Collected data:

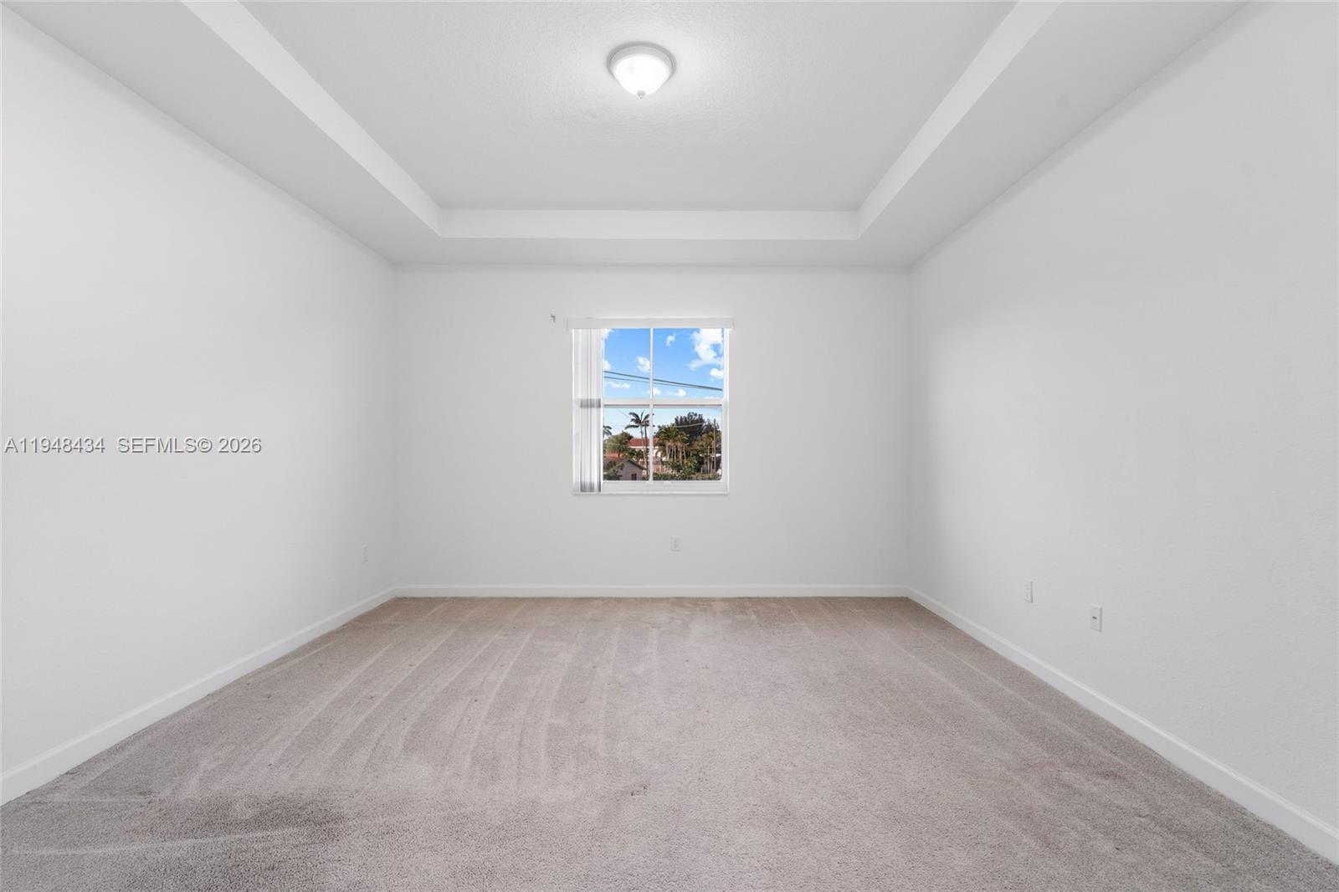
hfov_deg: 95.0
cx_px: 670
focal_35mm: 16
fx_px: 614
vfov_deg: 72.0
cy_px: 446
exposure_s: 1/8
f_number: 9
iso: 250
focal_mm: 16.5
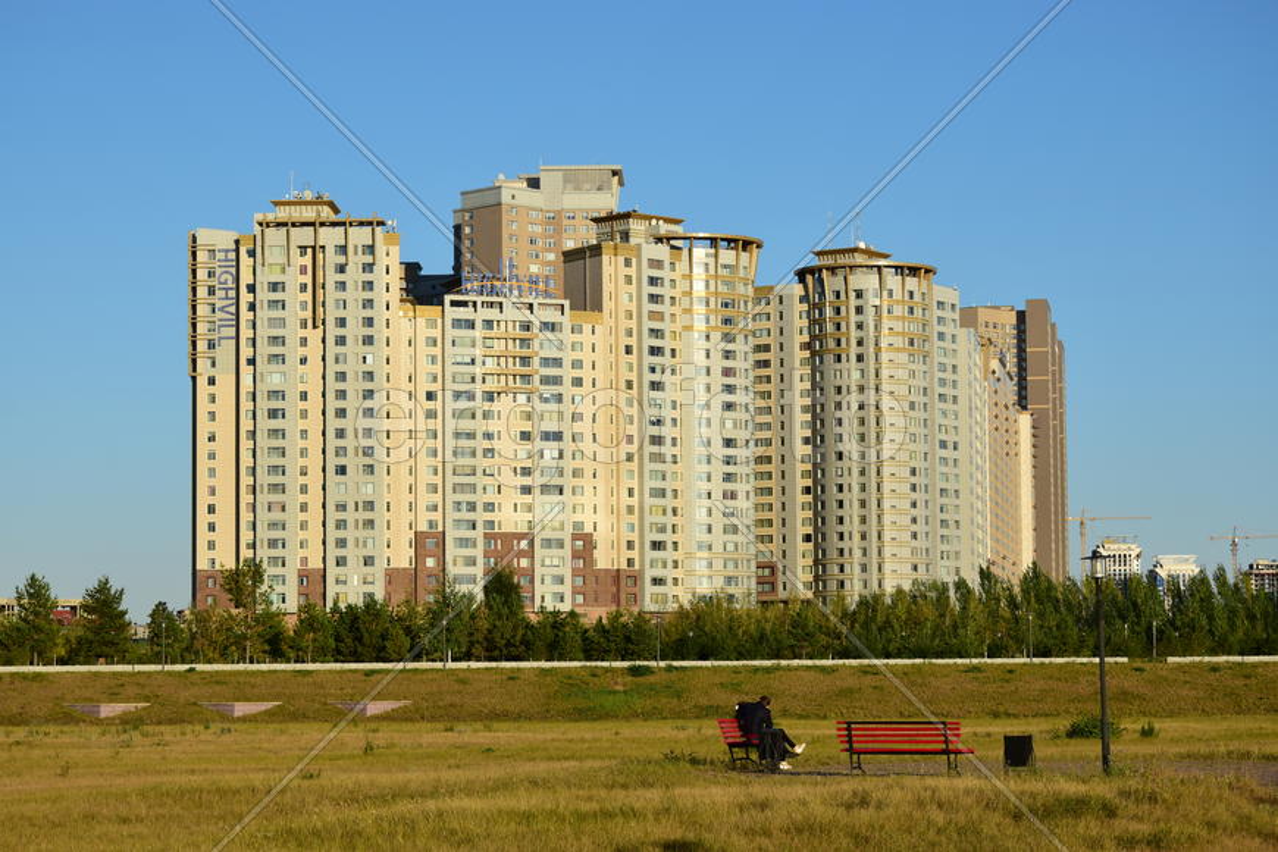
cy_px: 426
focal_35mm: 87
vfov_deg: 15.7
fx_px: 3088
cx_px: 639
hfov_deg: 23.4
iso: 100
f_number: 9
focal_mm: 58
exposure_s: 1/250
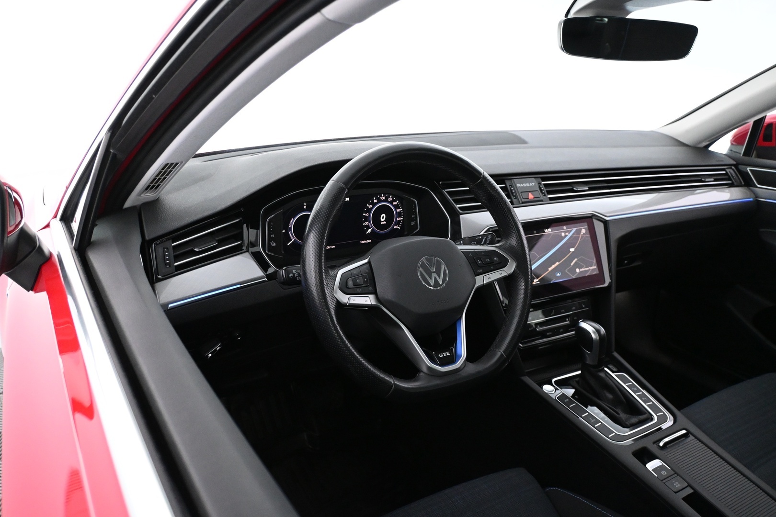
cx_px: 388
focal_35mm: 29
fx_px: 630
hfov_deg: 63.2
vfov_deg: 44.6
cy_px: 258
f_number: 3.8
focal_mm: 19.5
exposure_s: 1/50
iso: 4000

- **Problem to solve**
Give back the lines from the one containing "focal_mm: 16.5" through the last line of the records above exactly as they appear, both included, and no pictures.

- **Solution for this problem**
focal_mm: 16.5
cy_px: 426
focal_35mm: 87
vfov_deg: 15.7
fx_px: 3088
cx_px: 639
hfov_deg: 23.4
iso: 100
f_number: 9
focal_mm: 58
exposure_s: 1/250
cx_px: 388
focal_35mm: 29
fx_px: 630
hfov_deg: 63.2
vfov_deg: 44.6
cy_px: 258
f_number: 3.8
focal_mm: 19.5
exposure_s: 1/50
iso: 4000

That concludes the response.